Доклад Виктора Листова (РГГУ) «Два международных языка города Бело­стока. Заменгоф и Вертов» был сосредоточен на феномене «российско-польско-­еврейского» Вавилона — Белостока, малоприметного городка Гродненской гу­бернии Российской империи на рубеже XIX—XX вв. В этом городе проживали также немцы, белорусы, цыгане, литовцы, украинцы, и на улицах, по словам до­кладчика, царило воистину вавилонское смешение языков. Неслучайно именно в этом городе родился и вырос Людвиг Заменгоф — создатель международного языка эсперанто. Другую известную попытку создания универсального между­народного языка предпринял Дзига Вертов — тоже уроженец Белостока. Соци­альный аспект утопии Заменгофа сводится к тому, что язык эсперанто дает воз­можность в известной мере миновать стадию национальной культуры и сразу приобщиться к интернациональным ценностям. Ранние социальные утопии Вер­това (подкрепленные псевдомарксистской фразеологией) существовали в том же культурном контексте. В манифестах начала двадцатых годов режиссер провоз­глашал немое неигровое кино языком коммунистического интернационала, сред­ством общения соединившихся пролетариев всех стран[7]. Так или иначе, по мне­нию докладчика, оба проекта создания международных средств общения восходят к белостокскому многоязычию и отвегают племенную ограниченность и национальную вражду.

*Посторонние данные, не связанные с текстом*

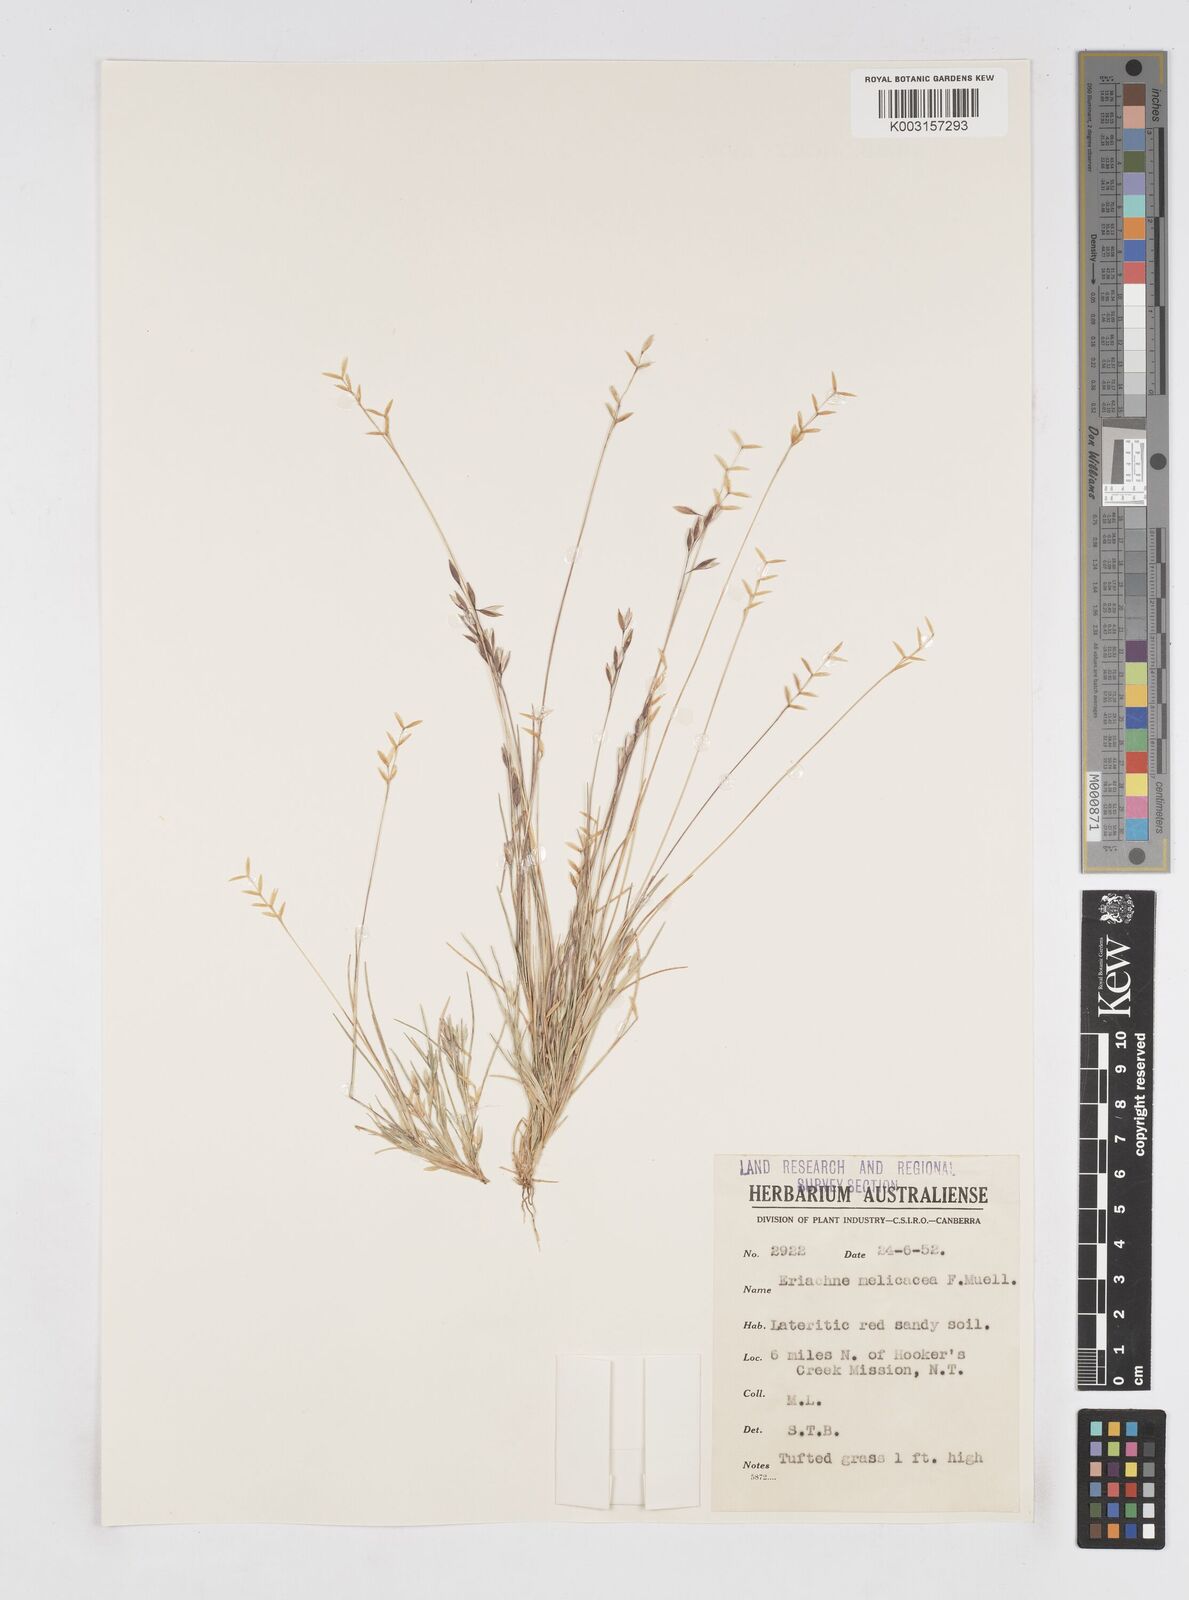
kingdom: Plantae
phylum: Tracheophyta
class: Liliopsida
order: Poales
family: Poaceae
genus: Eriachne
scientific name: Eriachne melicacea
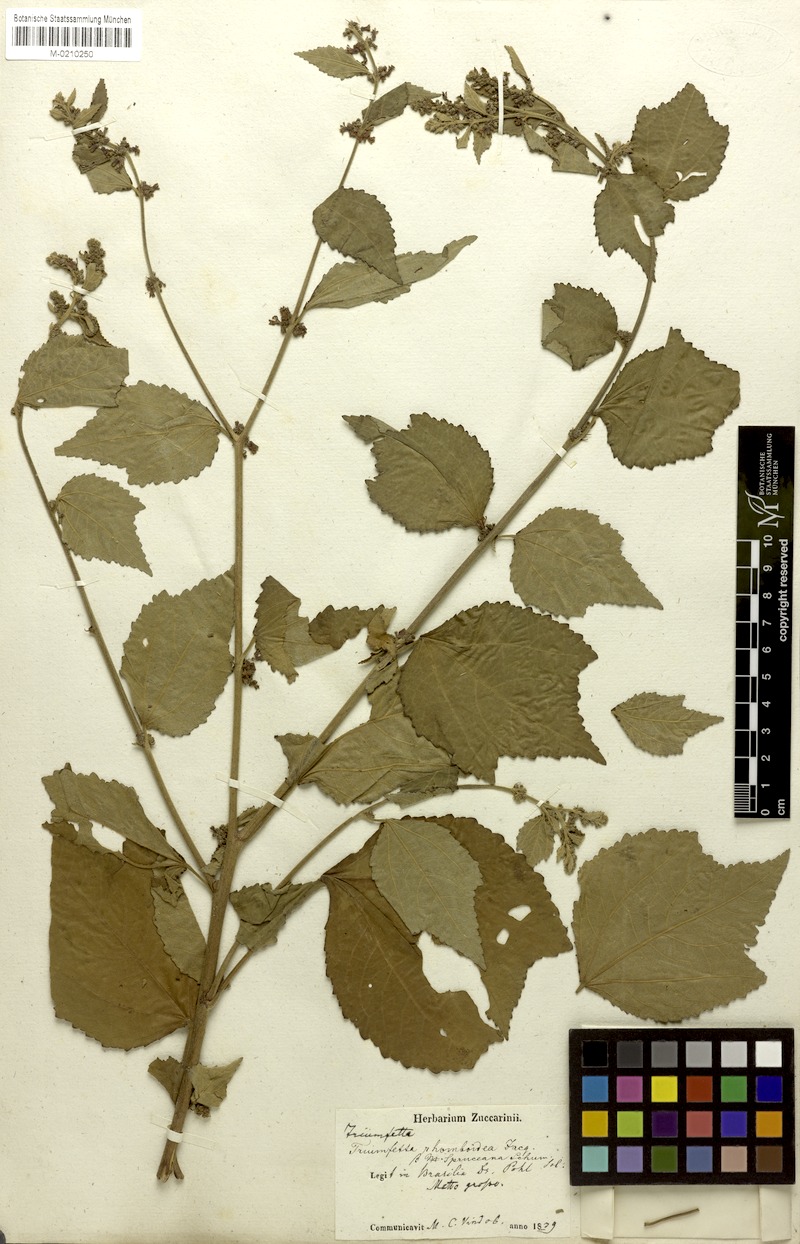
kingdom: Plantae
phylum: Tracheophyta
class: Magnoliopsida
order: Malvales
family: Malvaceae
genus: Triumfetta
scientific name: Triumfetta rhomboidea
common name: Diamond burbark
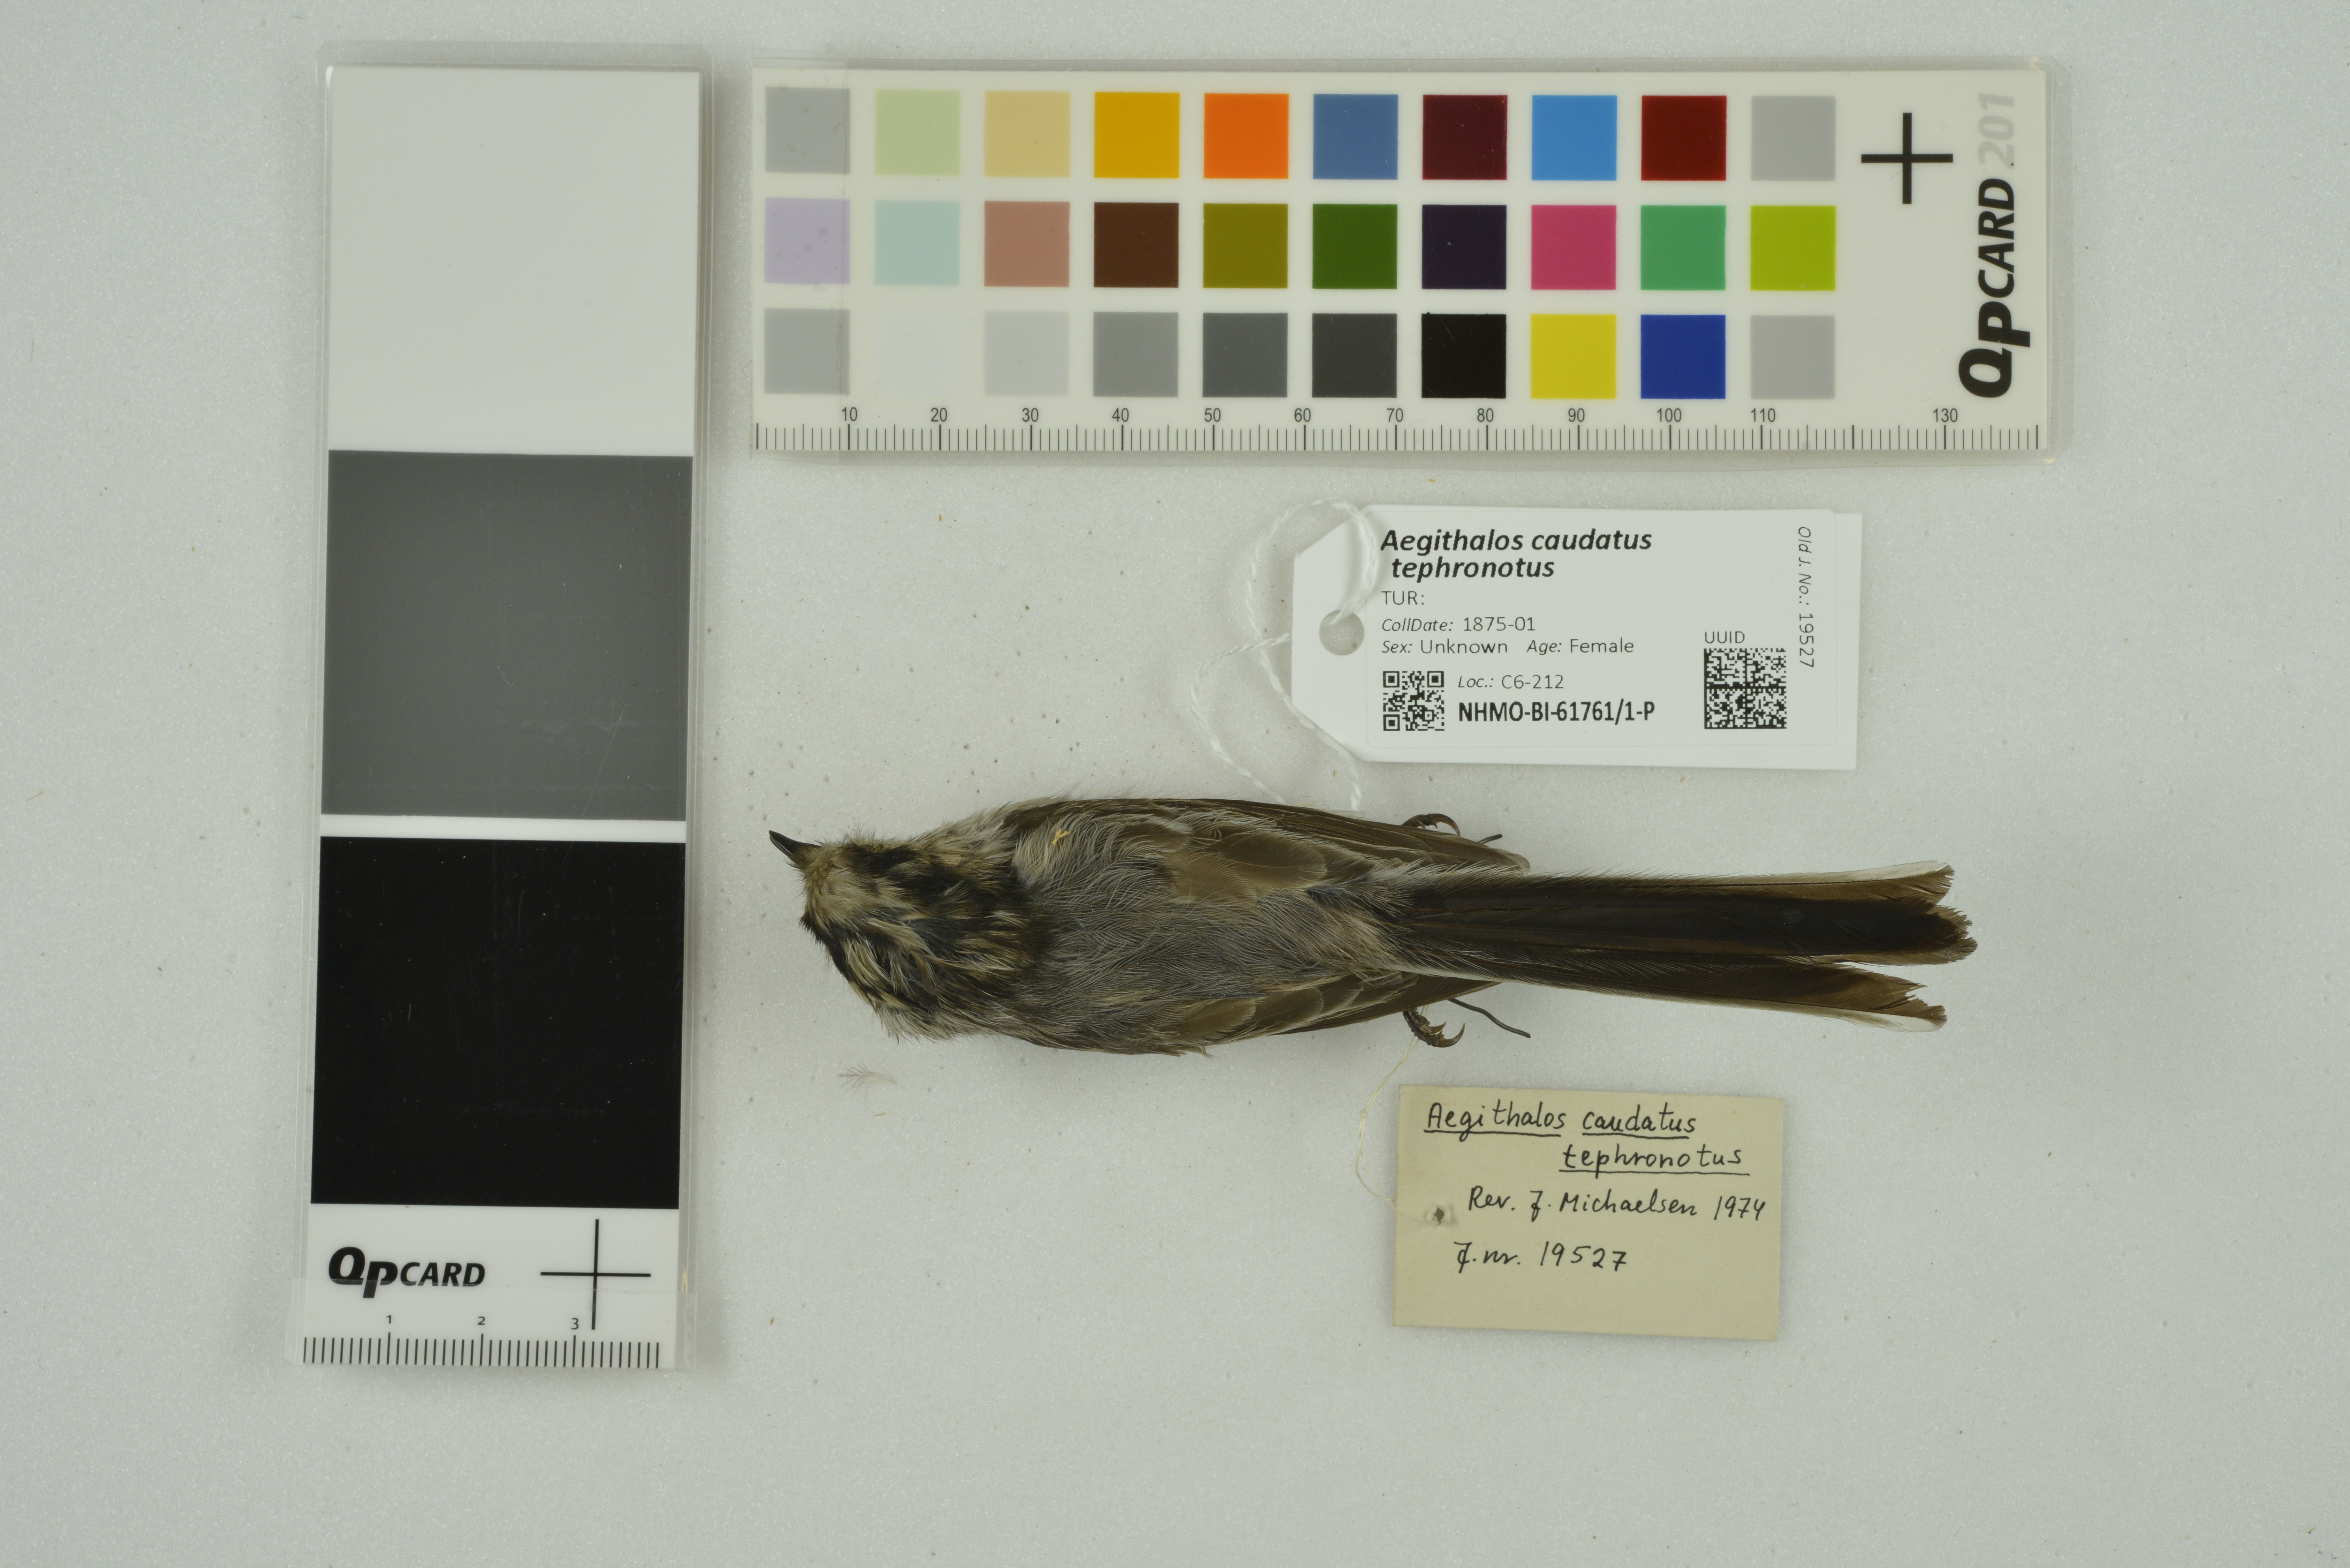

Как и в предыдущие годы, поддержку организаторам в проведении конгресса оказало Посольство Республики Польши в Москве.

Виктория Васильева

 

[1]    Более подробно с программой Конгресса 2012 года можно ознакомиться на сайте Санкт-Петербургского отделения Российского института культурологии: http://www.spbric. org/files/Programme_rus.pdf. По итогам конгресса было выпущено электронное издание: Россия и Польша: память империй / империи памяти / Отв. ред. Д.Л. Спивак. СПб.: Эйдос, 2013.

[2]    Подробнее об этом см.: Савельева И.М., Полетаев А.В. Ис­тория и время. В поисках утраченного. М.: Языки русской культуры, 1997.

[3]    Значительную часть публикаций в выпусках 1907—1914 го­дов составили рецензии на книги и отклики на выставки, автором большинства которых был П.Д. Эттингер, в совер­шенстве владевший польским языком эрудит-энциклопе­дист, уроженец Люблина. Польской тематике были также посвящены заметки А.И. Яцимирского, филолога-слависта, автора ряда статей о польской литературе для Энциклопе­дического словаря Брокгауза и Ефрона, историка-геральдиста В.К. Лукомского, искусствоведа А.А. Трубникова. В октябрьском номере 1908 года была опубликована боль­шая статья С.М. Горяинова «Художественные впечатления короля Станислава-Августа о своем пребывании в Санкт-Петербурге в 1797 году».

[4]    Катагощина М. Памятники Великой войны / Военная быль. 1993. № 3. С. 14.

[5]    См., например: Blobaum R. Feliks Dzierżyński and the SDKPiL: A Study in the Origins of Polish Communism. Boul­der; New York: Columbia University Press, 1984.

[6]    Лотман Ю.М. Внутри мыслящих миров. Часть третья // Он же. Семиосфера. СПб.: Искусство, 2000. С. 388.

[7]    Только что победившая советская власть не то чтобы вос­принимала эту идею с буквальной серьезностью, но отно­силась к ней вполне терпимо. Например, второе лицо боль­шевистской иерархии, Лев Троцкий, в 1922 году особым письмом в советские инстанции предлагал рабочим ис­пользовать на митингах и демонстрациях плакаты с лозун­гами на основных европейских языках. Это предложение было воплощено в жизнь на московских демонстрациях в честь IV Конгресса Коммунистического интернационала.

Съемки лозунгов, выполненных по-немецки и по-англий­ски, сохранились в российской национальной фильмотеке.